Confissão: mais uma para coleção de despedidas
Confissão: mais uma para coleção de despedidas

confesso que não estava preparada para o que viria após o fim acho que nada nos prepara para apagar alguém da mente instantaneamente quando ela é apagada do campo de visão mas não imaginei que você realmente sumiria de vista zero notícias, sequer um sinal. não houve mensagens, nem recaídas fomos de uma desafinada pauta musical para o som que se propaga no espaço sideral
nos primeiros dias eu só queria sentir a tua ausência e me agarrar a ela, era o que restara de você coração nem batia, apanhava enquanto meu orgulho me protegia que nem bicho quase martirizei teu signo, atribuindo ao metafísico tua falta de tato ouvi mais mpb do que gostaria e até comecei um livro
fiz de você um personagem malvado, que no fundo também estava machucado mas como eu poderia cuidar de um coração se mal sabia cuidar do meu? pra piorar, como cuida de um coração que parece não querer se curar?
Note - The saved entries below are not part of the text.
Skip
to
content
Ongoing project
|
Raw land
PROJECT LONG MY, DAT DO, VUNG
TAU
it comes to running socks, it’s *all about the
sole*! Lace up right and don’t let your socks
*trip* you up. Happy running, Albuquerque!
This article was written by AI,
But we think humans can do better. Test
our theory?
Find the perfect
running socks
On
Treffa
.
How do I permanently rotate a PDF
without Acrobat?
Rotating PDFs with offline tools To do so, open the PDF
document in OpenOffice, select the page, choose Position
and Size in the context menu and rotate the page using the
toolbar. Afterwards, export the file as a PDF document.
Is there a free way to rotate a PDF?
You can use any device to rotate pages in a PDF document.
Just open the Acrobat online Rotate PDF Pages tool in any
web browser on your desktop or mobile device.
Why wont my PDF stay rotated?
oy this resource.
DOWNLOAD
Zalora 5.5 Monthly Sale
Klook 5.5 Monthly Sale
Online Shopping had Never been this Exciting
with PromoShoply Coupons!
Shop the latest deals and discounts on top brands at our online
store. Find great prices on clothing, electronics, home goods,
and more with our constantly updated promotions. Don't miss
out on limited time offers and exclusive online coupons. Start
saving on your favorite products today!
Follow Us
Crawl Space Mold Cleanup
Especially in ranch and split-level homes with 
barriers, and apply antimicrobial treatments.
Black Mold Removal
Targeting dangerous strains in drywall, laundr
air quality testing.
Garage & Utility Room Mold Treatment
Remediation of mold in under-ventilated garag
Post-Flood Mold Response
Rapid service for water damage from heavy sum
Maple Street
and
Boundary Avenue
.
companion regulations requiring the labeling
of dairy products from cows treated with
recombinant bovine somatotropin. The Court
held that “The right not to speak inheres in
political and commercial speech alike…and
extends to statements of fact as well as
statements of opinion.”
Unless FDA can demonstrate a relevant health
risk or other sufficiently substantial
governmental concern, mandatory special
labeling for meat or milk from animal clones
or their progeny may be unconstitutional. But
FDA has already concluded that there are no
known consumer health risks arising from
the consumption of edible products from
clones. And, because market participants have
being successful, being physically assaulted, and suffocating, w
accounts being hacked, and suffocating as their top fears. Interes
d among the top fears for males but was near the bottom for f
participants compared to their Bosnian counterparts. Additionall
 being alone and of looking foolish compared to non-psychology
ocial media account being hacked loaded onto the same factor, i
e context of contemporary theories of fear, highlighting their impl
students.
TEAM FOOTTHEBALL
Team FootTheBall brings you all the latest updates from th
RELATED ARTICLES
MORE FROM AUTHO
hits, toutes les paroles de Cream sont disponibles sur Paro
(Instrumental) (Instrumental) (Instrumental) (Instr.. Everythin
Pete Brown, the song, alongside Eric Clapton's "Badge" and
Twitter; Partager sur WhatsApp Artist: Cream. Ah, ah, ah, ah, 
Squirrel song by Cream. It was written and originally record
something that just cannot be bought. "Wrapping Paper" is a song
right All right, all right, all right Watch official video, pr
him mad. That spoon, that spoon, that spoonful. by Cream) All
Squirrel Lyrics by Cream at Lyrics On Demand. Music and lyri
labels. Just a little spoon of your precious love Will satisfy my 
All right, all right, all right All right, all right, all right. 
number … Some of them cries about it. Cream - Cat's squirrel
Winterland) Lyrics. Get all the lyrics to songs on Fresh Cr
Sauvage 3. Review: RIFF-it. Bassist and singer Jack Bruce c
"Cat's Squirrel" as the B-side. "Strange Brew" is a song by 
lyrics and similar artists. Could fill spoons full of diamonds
apaguei seu telefone, fingi que esqueci como soa teu nome na verdade durante tanto tempo ele não saiu da minha boca que realmente posso ter esquecido resisti no início, mas logo te guardei em memórias seletas e blindadas e enterradas no solo mais profundo do meu inconsciente
e como nada foge dos braços do tempo, com o passar das semanas fazia mais sentido te deixar livre de mim naquela tarde de um domingo qualquer, sem olhar para trás acreditando que não me faria tão mal, pelo contrário. repeti pra mim até acreditar que te afastar da lembrança privilegiada, a princípio, por mais dolorosa que fosse me libertaria de te culpar com rancor e mágoa
escrevi e chorei e questionei a mim, aos outros, aos céus, aos astros o que fiz de tão errado pra você? então, juro de pé junto, que quase ouvi esse e outros planos me respondendo em coro como quem vê ambos lados de nossa moeda e todas as vertentes da história com uma clareza que cega: nenhuma relação é a mesma para as duas pessoas envolvidas
viver efemeridades numa cidade descortinada te leva a picos em períodos curtos e quase injustos de tempo e esse é o gosto agridoce da experiência
nem por isso, despedidas se tornam fáceis Vinicius de Morais não mentiu quando disse
bem melhor seria poder viver em paz. sem ter que sofrer, sem ter que chorar. sem ter que querer, sem ter que se dar. mas tem que sofrer, mas tem que chorar. mas tem que querer pra poder amar
posso nunca estar preparada, mas hei de tentar me acostumar com os fins, pois nada pior que viver em paz se for assim.